Stored data entries
⁂

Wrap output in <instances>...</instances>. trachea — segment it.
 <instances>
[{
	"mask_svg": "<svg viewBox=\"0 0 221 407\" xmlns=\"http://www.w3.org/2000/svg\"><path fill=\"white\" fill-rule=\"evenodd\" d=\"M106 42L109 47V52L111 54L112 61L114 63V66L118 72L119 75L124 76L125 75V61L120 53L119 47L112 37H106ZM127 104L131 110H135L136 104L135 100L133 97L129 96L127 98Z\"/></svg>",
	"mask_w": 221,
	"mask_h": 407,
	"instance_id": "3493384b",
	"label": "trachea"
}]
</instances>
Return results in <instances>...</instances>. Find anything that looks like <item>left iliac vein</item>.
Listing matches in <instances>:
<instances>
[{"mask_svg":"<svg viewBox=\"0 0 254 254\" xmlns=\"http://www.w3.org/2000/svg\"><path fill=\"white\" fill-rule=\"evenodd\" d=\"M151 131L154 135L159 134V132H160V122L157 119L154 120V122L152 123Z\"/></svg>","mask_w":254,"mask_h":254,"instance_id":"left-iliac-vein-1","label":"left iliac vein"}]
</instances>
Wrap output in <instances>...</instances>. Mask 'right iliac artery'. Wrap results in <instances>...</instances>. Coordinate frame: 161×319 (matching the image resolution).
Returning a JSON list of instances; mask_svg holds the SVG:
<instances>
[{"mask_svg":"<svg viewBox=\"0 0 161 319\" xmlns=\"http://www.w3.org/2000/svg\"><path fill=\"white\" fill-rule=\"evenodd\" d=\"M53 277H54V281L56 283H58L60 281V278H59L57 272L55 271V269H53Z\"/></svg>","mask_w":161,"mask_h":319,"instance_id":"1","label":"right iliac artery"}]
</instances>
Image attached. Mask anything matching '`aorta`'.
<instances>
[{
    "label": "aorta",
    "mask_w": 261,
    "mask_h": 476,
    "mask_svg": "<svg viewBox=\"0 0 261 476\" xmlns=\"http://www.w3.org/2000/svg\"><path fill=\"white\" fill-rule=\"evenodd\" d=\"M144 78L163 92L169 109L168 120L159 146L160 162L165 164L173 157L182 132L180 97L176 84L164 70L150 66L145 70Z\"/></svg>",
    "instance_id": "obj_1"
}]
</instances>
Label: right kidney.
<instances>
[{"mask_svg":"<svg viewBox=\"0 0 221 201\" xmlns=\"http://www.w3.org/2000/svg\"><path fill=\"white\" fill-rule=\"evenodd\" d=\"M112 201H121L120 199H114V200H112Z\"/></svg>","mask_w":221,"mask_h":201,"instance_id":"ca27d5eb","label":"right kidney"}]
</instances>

⁂

= BRIEF =
Copy every line of the records above, keeping each one unchanged.

= EXPECTED ANSWER =
Wrap output in <instances>...</instances>. trachea — segment it.
 <instances>
[{
	"mask_svg": "<svg viewBox=\"0 0 221 407\" xmlns=\"http://www.w3.org/2000/svg\"><path fill=\"white\" fill-rule=\"evenodd\" d=\"M106 42L109 47V52L111 54L112 61L114 63V66L118 72L119 75L124 76L125 75V61L120 53L119 47L112 37H106ZM127 104L131 110H135L136 104L135 100L133 97L129 96L127 98Z\"/></svg>",
	"mask_w": 221,
	"mask_h": 407,
	"instance_id": "3493384b",
	"label": "trachea"
}]
</instances>
Return results in <instances>...</instances>. Find anything that looks like <item>left iliac vein</item>.
Listing matches in <instances>:
<instances>
[{"mask_svg":"<svg viewBox=\"0 0 254 254\" xmlns=\"http://www.w3.org/2000/svg\"><path fill=\"white\" fill-rule=\"evenodd\" d=\"M151 131L154 135L159 134V132H160V122L157 119L154 120V122L152 123Z\"/></svg>","mask_w":254,"mask_h":254,"instance_id":"left-iliac-vein-1","label":"left iliac vein"}]
</instances>
Wrap output in <instances>...</instances>. Mask 'right iliac artery'. Wrap results in <instances>...</instances>. Coordinate frame: 161×319 (matching the image resolution).
Returning a JSON list of instances; mask_svg holds the SVG:
<instances>
[{"mask_svg":"<svg viewBox=\"0 0 161 319\" xmlns=\"http://www.w3.org/2000/svg\"><path fill=\"white\" fill-rule=\"evenodd\" d=\"M53 277H54V281L56 283H58L60 281V278H59L57 272L55 271V269H53Z\"/></svg>","mask_w":161,"mask_h":319,"instance_id":"1","label":"right iliac artery"}]
</instances>
Image attached. Mask anything matching '`aorta`'.
<instances>
[{
    "label": "aorta",
    "mask_w": 261,
    "mask_h": 476,
    "mask_svg": "<svg viewBox=\"0 0 261 476\" xmlns=\"http://www.w3.org/2000/svg\"><path fill=\"white\" fill-rule=\"evenodd\" d=\"M144 78L163 92L169 109L168 120L159 146L160 162L165 164L173 157L182 132L180 97L176 84L164 70L150 66L145 70Z\"/></svg>",
    "instance_id": "obj_1"
}]
</instances>
Label: right kidney.
<instances>
[{"mask_svg":"<svg viewBox=\"0 0 221 201\" xmlns=\"http://www.w3.org/2000/svg\"><path fill=\"white\" fill-rule=\"evenodd\" d=\"M112 201H121L120 199H114V200H112Z\"/></svg>","mask_w":221,"mask_h":201,"instance_id":"ca27d5eb","label":"right kidney"}]
</instances>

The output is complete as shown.